=== Section Start ===

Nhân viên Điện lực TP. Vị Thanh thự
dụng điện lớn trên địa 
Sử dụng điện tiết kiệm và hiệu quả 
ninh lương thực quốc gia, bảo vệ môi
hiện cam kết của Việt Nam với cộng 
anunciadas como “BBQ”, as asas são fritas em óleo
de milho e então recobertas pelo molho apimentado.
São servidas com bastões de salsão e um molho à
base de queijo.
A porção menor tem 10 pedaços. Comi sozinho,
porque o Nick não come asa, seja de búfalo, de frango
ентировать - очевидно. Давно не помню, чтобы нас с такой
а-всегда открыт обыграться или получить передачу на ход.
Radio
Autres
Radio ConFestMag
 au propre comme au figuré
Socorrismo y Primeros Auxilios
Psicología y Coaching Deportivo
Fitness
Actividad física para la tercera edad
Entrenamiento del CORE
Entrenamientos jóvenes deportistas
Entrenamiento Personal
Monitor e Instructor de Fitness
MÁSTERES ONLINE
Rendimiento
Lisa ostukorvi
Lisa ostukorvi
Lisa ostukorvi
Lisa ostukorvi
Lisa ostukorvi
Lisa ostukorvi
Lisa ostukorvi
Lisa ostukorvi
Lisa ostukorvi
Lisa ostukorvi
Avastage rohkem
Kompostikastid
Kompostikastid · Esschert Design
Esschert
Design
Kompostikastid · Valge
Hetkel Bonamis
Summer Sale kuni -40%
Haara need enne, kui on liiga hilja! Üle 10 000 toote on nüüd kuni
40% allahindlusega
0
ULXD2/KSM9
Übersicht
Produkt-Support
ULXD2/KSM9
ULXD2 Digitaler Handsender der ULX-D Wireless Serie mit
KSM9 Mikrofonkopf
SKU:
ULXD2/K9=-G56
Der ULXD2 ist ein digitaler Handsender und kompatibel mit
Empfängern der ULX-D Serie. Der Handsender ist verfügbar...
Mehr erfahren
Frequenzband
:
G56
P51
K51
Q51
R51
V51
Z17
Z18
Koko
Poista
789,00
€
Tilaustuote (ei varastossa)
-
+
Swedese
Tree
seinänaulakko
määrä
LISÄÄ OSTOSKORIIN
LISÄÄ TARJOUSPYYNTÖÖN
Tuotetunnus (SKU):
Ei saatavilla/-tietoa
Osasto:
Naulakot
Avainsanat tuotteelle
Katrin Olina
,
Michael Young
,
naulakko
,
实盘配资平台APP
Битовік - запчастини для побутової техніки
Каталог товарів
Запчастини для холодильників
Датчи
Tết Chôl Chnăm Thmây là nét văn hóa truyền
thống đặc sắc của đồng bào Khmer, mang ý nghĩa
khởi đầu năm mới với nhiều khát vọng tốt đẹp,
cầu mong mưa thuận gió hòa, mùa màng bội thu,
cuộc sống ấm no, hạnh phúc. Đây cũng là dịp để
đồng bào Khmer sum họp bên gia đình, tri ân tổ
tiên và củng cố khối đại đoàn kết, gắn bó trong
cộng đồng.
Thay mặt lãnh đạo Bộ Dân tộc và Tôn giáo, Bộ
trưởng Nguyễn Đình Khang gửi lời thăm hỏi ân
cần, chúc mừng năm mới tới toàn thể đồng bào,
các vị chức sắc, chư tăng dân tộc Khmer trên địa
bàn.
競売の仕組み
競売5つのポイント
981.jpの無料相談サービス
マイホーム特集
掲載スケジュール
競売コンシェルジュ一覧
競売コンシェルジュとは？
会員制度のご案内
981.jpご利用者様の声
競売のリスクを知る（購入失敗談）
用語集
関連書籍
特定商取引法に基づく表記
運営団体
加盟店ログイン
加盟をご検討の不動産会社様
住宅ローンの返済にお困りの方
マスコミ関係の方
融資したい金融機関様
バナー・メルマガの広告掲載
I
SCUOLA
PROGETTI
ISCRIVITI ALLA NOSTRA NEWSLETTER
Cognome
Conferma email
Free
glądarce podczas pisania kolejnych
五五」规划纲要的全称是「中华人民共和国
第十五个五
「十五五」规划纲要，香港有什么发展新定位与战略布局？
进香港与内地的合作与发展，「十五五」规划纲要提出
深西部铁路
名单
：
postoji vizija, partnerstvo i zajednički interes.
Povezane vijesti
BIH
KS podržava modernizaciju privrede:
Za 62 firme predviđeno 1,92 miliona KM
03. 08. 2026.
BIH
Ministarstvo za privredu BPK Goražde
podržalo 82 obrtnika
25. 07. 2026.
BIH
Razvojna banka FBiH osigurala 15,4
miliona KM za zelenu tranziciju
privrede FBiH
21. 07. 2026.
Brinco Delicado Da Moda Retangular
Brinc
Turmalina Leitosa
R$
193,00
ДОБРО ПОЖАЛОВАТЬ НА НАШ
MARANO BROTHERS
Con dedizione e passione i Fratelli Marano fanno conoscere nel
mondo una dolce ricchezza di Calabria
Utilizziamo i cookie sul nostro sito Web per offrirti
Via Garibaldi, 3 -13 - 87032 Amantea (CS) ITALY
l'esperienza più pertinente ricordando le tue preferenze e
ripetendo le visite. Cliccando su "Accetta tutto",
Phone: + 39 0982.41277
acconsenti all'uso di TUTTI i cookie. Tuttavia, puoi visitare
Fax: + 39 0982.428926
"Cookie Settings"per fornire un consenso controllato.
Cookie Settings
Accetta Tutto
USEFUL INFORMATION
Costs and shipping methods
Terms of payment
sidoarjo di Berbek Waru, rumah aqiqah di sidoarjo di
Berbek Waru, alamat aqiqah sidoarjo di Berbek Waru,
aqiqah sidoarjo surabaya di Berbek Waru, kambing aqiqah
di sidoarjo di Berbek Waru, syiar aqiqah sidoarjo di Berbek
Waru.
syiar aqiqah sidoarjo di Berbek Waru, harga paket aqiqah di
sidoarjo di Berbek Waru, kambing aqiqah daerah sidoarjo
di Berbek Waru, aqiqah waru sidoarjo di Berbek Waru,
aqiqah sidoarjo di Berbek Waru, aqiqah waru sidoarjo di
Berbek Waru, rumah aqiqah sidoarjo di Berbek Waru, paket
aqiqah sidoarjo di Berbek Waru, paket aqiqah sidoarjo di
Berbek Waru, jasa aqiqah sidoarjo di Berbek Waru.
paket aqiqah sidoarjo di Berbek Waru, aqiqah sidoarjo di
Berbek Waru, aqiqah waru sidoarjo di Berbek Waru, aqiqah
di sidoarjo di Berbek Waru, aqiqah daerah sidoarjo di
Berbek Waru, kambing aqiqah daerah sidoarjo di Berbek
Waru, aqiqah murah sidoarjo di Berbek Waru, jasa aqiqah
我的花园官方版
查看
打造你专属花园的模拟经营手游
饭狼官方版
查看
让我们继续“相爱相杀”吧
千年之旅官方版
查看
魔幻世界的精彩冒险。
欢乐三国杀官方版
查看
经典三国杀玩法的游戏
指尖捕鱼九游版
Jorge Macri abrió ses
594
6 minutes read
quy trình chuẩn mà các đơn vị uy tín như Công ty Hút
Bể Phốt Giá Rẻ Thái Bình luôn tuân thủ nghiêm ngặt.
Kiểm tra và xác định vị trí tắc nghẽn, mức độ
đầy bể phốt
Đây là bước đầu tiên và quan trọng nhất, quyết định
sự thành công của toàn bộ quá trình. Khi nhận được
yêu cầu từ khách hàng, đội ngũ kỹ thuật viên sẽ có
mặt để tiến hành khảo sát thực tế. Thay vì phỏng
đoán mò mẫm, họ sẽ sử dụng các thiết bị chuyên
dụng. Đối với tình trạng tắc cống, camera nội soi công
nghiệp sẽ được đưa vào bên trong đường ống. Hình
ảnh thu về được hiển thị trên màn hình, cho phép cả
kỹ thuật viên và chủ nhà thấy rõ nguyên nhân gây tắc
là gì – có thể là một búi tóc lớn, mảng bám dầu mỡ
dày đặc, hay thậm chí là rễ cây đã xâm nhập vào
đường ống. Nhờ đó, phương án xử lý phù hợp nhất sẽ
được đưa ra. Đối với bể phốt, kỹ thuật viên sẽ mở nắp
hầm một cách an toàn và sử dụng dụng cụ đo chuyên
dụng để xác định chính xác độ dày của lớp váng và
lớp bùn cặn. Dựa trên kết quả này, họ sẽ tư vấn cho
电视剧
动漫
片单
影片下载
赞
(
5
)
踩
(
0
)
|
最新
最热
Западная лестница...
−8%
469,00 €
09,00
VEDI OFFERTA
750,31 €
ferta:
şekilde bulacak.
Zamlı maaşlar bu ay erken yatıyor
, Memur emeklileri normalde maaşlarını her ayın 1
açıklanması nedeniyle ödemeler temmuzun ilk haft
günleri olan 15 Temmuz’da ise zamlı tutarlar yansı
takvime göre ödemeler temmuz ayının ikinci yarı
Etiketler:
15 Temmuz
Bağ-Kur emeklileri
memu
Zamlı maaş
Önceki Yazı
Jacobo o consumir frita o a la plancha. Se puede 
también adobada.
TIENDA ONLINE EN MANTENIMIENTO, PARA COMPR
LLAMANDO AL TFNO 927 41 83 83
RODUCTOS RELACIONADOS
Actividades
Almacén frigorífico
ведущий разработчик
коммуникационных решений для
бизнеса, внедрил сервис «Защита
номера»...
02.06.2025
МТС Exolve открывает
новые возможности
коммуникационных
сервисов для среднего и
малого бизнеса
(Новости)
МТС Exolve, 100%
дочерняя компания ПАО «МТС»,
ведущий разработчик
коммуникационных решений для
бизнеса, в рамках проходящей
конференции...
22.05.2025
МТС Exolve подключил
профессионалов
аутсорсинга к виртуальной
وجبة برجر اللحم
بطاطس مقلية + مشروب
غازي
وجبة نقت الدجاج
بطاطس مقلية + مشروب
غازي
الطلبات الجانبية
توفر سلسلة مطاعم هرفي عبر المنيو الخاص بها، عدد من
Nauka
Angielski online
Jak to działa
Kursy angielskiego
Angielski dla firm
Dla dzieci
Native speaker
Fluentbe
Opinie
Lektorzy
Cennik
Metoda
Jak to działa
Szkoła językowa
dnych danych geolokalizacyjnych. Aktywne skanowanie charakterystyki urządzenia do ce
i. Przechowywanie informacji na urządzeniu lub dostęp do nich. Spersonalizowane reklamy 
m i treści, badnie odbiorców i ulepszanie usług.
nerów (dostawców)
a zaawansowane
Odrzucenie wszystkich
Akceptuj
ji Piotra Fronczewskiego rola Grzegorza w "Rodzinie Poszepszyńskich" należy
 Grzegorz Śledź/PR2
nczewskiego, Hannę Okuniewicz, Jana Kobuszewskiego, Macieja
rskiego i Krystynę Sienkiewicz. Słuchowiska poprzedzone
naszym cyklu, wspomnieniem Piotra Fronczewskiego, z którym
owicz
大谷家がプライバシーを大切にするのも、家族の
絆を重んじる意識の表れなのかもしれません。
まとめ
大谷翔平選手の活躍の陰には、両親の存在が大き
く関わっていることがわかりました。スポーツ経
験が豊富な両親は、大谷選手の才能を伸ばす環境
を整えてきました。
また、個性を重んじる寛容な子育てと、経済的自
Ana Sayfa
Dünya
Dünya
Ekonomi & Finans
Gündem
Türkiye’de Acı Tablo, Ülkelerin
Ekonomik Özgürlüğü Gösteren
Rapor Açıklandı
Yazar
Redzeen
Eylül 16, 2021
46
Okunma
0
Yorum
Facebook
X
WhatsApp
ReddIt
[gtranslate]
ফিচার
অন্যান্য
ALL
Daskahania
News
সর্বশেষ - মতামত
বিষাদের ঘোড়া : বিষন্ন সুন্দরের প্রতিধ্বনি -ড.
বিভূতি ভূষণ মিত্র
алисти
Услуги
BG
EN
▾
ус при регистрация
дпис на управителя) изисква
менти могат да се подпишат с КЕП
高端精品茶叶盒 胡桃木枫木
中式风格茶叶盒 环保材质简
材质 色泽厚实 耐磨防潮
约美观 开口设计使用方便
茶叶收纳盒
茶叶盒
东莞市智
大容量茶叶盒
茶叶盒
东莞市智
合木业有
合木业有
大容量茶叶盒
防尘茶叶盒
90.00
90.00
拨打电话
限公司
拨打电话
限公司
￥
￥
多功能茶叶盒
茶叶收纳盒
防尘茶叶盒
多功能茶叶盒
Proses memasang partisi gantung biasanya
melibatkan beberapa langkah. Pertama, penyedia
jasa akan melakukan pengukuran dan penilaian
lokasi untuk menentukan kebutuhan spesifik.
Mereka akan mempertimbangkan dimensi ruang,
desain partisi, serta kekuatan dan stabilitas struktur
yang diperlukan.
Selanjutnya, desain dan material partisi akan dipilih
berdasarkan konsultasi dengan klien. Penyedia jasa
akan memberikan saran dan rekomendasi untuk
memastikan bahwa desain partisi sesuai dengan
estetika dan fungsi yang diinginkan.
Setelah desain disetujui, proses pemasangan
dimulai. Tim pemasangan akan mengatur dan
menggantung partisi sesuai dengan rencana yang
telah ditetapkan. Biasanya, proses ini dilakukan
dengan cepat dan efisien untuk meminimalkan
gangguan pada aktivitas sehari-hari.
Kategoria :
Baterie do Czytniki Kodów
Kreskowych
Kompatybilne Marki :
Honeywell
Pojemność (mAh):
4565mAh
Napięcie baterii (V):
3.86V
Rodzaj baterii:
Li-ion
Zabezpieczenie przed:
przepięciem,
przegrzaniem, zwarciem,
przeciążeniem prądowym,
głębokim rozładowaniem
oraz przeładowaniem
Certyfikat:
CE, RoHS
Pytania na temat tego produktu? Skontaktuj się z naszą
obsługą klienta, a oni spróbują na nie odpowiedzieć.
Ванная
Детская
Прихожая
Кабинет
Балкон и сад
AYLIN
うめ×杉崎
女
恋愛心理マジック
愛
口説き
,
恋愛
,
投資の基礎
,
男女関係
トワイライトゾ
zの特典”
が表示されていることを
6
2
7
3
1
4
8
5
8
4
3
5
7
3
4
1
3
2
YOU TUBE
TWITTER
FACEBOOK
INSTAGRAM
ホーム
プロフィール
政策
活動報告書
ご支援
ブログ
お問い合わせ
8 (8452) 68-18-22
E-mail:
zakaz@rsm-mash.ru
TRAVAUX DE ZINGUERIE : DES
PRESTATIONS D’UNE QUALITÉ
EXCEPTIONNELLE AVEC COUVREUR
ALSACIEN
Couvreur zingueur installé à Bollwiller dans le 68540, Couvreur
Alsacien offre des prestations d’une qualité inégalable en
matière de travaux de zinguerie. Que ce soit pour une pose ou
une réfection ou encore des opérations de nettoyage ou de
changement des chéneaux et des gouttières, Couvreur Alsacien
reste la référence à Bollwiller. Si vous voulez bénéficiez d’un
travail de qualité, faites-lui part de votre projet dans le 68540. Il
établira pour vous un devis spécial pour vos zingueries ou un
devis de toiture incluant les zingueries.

=== Section End ===

Tell how many lines of the data contain "Thay". Nothing but the number belongs in the reply.

## Answer:
2